Indicted for conspiracy in the 26/11 Mumbai attack, Pakistani-Canadian Tahawwaur Rana might get financial assistance from "dangerous terrorist organisations" to flee the country if released on bond, federal prosecutors seeking his detention have argued.
With Rana being named as a conspirator, he also faces a harsher jail sentence of life imprisonment in the new charge sheet filed against him, they said.
In a 33-page government response to the motion filed by Rana seeking revocation of his detention order, prosecutors have said his "casual speculation" that it would be easy to extradite him if he fled US and was ever caught again "should be more unsettling than reassuring to the court, considering his ties to terrorist organisations".
The response was filed by prosecutors Daniel Collins and Victoria Peters on January 15, a day after Rana and co-accused David Coleman Headley were indicted by a grand jury on 12 counts of being involved in conspiracy to target Mumbai and Denmark.

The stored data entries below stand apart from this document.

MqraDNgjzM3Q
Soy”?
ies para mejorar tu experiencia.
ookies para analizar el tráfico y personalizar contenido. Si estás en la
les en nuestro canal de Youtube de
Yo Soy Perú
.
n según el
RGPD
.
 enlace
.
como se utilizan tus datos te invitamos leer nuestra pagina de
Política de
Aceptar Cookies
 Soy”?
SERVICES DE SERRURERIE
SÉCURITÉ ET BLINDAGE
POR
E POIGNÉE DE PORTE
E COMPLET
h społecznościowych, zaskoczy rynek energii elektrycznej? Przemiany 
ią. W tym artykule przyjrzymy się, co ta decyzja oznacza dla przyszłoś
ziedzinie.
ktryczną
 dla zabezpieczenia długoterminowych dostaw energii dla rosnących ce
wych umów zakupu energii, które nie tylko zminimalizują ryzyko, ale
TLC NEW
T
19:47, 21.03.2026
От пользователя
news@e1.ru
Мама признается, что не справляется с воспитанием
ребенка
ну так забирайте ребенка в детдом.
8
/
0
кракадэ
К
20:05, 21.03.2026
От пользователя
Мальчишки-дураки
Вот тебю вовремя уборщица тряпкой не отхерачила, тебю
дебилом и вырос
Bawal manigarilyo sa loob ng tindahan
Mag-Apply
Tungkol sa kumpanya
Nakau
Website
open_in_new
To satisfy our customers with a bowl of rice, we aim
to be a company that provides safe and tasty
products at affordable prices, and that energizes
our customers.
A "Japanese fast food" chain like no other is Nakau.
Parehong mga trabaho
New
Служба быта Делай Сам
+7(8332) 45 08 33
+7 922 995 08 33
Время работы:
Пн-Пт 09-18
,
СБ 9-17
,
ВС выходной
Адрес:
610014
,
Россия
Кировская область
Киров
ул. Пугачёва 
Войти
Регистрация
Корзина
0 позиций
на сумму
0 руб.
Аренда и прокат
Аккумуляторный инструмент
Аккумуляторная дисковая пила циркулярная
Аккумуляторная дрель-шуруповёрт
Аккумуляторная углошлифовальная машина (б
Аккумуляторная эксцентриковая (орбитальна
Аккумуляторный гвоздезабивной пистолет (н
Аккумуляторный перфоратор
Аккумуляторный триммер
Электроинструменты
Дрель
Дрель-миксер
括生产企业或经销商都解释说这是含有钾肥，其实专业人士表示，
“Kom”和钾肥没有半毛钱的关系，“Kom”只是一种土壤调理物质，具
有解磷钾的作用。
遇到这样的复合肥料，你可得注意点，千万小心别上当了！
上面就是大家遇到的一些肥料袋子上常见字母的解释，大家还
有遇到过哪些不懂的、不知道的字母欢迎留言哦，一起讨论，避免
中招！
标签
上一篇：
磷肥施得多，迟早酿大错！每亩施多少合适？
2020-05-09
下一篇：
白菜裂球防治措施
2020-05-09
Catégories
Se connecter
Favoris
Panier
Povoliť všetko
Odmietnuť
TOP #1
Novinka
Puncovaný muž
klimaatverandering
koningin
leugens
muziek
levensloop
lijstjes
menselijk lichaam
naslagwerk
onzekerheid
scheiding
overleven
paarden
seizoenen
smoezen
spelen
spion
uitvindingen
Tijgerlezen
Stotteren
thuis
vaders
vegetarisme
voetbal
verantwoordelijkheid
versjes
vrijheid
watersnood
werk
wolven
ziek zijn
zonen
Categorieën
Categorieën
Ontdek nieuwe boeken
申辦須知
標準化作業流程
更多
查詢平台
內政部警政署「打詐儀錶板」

It said in light of the superseding indictment returned against Rana, he now faces additional charges which are "actually much more serious than those he originally faced".
Rana was denied bail by magistrate judge Nan Nolan, who said if released on bond, he could flee the country to escape a possible 30-year prison term.
However, now charged with supporting the conspiracies to commit murder and to bomb places of public use in India, "the maximum term of imprisonment now faced by Rana is life, giving him heightened incentive" to flee the country.